What to do
Show every line of the data that contains the string "omitted".

Supplied information
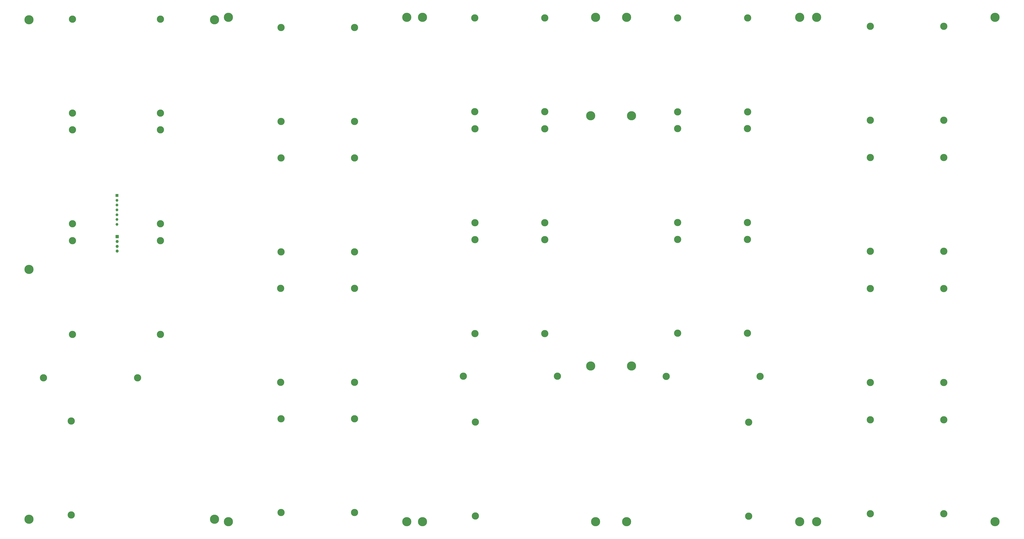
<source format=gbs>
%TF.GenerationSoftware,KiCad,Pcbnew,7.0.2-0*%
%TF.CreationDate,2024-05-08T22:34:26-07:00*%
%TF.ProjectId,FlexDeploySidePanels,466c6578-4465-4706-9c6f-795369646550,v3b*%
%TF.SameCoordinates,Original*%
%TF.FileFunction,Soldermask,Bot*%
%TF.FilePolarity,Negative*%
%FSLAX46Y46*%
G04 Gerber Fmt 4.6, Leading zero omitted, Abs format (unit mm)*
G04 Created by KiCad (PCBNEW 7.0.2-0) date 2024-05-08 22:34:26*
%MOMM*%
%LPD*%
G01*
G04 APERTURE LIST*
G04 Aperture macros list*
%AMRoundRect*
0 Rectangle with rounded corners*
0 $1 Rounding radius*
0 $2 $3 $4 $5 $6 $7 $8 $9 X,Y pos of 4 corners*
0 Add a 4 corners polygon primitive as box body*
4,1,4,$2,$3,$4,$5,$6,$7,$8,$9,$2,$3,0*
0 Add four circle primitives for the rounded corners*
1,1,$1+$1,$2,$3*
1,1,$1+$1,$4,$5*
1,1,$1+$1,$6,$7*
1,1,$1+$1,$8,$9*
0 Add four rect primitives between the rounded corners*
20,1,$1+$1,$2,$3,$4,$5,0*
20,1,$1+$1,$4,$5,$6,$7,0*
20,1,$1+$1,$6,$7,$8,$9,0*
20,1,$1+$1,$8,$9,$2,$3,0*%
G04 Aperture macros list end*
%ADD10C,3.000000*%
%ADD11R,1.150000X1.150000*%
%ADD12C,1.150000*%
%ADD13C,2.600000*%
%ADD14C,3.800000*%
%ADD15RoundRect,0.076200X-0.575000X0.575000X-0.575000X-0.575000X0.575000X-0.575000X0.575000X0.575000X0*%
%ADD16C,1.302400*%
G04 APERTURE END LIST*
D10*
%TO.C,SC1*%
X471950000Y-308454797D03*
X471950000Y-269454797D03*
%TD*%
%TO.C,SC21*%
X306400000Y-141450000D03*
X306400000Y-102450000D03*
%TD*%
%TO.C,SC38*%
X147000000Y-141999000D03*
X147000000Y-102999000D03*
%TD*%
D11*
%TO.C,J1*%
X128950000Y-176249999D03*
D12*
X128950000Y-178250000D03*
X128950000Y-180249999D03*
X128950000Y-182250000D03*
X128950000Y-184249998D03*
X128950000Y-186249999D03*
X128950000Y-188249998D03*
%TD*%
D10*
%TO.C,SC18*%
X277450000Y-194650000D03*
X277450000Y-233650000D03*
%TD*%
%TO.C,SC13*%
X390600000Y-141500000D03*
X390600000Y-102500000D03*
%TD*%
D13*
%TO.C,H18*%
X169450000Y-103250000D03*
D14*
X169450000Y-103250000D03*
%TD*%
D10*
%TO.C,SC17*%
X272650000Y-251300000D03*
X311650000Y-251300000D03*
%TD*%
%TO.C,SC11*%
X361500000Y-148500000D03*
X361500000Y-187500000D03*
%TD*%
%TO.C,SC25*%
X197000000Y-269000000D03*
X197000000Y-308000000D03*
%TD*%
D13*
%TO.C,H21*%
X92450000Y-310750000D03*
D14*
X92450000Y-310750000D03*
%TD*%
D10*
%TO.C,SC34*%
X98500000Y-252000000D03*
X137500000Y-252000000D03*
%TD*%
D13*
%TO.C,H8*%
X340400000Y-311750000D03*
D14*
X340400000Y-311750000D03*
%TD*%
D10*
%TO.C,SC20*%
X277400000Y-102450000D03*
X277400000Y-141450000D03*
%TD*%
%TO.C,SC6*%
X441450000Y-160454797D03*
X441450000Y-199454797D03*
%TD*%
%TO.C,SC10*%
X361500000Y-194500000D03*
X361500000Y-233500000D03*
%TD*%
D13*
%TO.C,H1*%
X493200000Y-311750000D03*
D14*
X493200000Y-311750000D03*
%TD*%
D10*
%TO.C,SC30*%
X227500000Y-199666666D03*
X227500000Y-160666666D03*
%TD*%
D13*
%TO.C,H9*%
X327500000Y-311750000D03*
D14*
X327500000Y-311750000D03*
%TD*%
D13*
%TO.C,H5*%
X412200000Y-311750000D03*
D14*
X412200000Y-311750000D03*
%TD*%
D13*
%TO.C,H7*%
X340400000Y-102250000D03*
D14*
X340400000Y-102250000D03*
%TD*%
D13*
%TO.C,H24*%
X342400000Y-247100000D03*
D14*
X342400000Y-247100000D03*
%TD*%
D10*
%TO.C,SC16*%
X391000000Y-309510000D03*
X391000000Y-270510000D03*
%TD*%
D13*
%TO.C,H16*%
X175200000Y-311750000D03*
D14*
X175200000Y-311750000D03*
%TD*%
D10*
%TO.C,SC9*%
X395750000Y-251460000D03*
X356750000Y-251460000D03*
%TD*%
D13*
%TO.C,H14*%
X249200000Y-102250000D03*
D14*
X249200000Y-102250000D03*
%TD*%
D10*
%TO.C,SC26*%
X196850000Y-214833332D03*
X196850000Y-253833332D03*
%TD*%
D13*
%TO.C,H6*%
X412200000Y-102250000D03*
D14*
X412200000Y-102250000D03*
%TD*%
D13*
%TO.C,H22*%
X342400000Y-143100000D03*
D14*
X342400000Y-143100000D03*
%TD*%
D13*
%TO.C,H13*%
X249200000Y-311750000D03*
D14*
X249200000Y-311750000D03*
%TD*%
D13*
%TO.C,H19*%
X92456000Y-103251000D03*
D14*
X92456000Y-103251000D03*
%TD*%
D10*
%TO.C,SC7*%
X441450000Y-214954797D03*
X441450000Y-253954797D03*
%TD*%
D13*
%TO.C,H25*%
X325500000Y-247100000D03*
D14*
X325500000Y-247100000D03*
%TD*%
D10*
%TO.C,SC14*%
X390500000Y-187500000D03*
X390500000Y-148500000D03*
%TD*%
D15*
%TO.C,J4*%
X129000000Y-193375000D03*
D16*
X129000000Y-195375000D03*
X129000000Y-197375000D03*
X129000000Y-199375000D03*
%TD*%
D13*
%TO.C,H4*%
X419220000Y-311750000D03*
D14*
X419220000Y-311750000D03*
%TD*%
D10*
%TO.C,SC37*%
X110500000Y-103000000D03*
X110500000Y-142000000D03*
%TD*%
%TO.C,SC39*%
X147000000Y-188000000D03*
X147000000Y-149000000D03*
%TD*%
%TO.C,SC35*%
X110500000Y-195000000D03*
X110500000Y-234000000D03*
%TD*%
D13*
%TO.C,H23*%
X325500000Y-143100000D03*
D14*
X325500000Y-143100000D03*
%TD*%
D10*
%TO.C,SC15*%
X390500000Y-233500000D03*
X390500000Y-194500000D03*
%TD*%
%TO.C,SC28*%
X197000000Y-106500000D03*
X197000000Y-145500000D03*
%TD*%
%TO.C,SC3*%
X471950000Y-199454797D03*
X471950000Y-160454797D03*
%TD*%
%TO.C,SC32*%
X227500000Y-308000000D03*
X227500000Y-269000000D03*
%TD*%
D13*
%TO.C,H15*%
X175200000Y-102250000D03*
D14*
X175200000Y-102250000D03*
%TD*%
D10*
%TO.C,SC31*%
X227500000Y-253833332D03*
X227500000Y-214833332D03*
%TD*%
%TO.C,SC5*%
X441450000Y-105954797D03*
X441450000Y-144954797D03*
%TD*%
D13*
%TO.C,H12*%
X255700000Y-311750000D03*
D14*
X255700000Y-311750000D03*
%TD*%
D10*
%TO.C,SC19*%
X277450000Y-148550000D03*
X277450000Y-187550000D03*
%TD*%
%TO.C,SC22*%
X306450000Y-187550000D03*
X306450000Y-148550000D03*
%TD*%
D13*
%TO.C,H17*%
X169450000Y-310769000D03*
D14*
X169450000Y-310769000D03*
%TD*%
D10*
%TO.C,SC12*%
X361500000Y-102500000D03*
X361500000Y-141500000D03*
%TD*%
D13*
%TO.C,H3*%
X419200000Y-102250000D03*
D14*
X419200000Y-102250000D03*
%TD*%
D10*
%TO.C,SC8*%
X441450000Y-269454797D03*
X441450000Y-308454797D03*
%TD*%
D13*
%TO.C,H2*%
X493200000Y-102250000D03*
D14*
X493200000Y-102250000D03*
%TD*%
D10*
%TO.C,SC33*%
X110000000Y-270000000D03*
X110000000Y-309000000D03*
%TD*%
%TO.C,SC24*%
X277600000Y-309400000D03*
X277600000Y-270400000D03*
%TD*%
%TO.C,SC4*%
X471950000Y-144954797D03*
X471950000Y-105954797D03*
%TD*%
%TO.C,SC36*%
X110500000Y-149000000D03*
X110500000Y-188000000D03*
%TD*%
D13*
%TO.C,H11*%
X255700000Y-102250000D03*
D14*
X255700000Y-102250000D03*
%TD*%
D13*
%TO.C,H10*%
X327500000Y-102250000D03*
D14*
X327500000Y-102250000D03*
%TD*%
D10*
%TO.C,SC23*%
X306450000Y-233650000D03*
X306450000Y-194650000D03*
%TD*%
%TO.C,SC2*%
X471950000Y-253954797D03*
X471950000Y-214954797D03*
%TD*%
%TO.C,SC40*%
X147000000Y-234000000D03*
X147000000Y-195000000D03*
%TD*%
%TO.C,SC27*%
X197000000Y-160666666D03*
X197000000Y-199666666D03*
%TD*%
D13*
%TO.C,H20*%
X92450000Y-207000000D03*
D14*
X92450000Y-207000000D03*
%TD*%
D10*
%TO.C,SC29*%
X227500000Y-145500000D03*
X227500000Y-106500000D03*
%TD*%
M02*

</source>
--
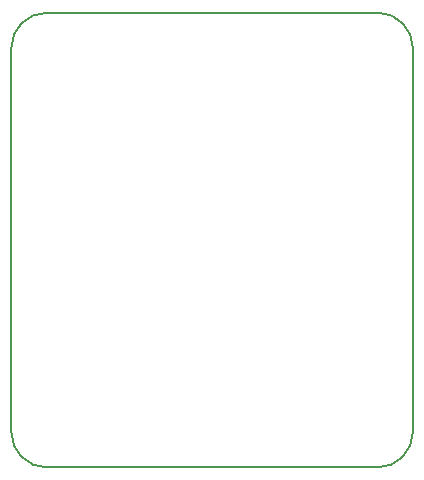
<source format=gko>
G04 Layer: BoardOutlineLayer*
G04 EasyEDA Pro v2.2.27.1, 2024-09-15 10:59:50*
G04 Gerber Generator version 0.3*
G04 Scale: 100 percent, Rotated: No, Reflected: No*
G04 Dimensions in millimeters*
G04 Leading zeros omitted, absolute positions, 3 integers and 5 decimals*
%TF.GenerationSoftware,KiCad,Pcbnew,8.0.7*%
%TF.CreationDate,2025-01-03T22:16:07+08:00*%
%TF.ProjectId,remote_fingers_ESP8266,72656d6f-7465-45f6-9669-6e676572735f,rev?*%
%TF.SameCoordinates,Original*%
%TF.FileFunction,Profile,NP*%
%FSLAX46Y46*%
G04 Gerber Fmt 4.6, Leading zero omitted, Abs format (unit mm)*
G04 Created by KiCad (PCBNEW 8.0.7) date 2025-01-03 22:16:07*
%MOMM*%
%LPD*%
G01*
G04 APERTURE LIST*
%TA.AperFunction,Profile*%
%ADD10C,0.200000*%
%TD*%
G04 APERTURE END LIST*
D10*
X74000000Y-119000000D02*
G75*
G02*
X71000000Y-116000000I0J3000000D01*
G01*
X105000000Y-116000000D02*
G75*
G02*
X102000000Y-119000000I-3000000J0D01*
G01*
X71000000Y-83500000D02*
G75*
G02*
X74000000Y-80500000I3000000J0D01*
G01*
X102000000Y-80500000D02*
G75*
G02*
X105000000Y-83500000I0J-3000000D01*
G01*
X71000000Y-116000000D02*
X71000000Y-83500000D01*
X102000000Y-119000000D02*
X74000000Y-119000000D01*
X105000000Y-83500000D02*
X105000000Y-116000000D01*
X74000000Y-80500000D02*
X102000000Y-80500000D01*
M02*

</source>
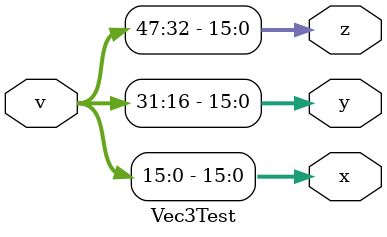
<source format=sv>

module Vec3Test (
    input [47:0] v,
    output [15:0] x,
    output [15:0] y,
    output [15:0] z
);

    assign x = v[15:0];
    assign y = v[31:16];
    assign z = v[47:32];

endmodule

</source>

Answer section
G04 Gerber Fmt 4.6, Leading zero omitted, Abs format (unit mm)*
G04 Leading zeros omitted, absolute positions, 3 integers and 5 decimals*
G04 Gerber Fmt 4.6, Leading zero omitted, Abs format (unit mm)*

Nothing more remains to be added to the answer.